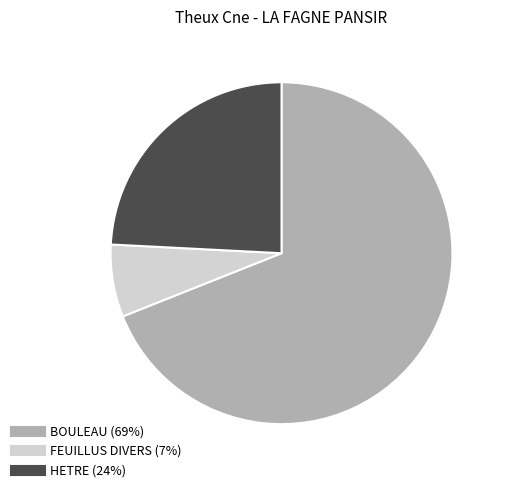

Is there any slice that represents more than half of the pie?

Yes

==============================

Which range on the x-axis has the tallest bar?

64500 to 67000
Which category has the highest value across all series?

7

==============================

* [EXERCISE DIRECTIONS]: Count the lines above that contain the string "Which", treating uppercase and lowercase as different, and reply with the number alone.

* [RESPONSE FOR THIS EXERCISE]: 2